[Directions] Filter the entries below, keeping every line that has the word "practices".
----------
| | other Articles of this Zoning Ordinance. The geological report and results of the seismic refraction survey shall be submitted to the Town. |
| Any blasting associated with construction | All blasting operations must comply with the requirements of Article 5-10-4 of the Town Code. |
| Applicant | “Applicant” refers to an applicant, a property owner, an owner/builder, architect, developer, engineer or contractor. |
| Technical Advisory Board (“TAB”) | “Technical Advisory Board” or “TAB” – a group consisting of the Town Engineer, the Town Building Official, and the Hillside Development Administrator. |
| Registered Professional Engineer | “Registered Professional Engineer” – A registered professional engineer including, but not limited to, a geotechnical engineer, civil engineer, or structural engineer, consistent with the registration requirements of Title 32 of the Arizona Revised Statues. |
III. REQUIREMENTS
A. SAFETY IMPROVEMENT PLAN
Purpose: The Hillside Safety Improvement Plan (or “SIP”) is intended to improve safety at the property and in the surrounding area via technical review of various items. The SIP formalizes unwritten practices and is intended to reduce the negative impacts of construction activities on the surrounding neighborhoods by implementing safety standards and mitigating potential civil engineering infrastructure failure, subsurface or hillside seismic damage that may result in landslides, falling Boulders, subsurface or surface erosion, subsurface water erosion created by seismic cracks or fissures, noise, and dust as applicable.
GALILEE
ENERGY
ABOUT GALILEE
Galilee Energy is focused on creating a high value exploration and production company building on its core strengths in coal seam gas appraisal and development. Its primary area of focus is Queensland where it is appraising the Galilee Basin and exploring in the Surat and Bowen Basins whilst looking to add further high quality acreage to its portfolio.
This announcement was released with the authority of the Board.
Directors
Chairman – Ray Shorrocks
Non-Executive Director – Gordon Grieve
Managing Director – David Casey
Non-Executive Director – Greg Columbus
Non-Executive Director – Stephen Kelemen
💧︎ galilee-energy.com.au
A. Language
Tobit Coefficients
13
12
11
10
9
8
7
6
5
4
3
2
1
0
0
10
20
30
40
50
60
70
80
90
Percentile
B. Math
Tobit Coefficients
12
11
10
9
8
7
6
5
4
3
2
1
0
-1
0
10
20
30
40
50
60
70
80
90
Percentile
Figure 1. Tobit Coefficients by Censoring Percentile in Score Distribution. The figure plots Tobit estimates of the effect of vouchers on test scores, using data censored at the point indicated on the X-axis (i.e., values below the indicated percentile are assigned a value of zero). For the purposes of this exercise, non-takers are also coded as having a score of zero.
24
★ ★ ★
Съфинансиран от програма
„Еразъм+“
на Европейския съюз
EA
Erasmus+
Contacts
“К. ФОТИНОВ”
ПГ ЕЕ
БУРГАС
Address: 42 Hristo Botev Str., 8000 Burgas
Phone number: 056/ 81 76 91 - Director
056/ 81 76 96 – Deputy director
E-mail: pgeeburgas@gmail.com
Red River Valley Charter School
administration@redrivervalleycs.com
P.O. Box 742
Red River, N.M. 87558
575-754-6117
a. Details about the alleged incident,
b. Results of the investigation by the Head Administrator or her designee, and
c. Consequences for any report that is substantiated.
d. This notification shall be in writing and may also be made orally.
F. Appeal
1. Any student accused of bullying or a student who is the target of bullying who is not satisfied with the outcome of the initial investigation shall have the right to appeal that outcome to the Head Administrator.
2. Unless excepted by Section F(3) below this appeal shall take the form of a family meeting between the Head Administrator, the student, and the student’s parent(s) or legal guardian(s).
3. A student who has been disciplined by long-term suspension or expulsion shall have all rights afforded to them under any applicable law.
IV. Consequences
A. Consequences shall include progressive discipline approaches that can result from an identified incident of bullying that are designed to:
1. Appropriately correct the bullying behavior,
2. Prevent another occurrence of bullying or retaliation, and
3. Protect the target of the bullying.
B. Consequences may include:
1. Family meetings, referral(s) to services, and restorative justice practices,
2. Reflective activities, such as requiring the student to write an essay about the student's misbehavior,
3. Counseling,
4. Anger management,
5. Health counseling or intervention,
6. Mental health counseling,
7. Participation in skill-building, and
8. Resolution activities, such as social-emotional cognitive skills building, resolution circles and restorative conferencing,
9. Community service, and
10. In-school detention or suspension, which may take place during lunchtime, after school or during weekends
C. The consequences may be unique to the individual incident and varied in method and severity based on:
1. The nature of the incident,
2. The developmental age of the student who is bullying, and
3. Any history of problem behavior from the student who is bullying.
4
----------
[Task answer]
Purpose: The Hillside Safety Improvement Plan (or “SIP”) is intended to improve safety at the property and in the surrounding area via technical review of various items. The SIP formalizes unwritten practices and is intended to reduce the negative impacts of construction activities on the surrounding neighborhoods by implementing safety standards and mitigating potential civil engineering infrastructure failure, subsurface or hillside seismic damage that may result in landslides, falling Boulders, subsurface or surface erosion, subsurface water erosion created by seismic cracks or fissures, noise, and dust as applicable.
1. Family meetings, referral(s) to services, and restorative justice practices,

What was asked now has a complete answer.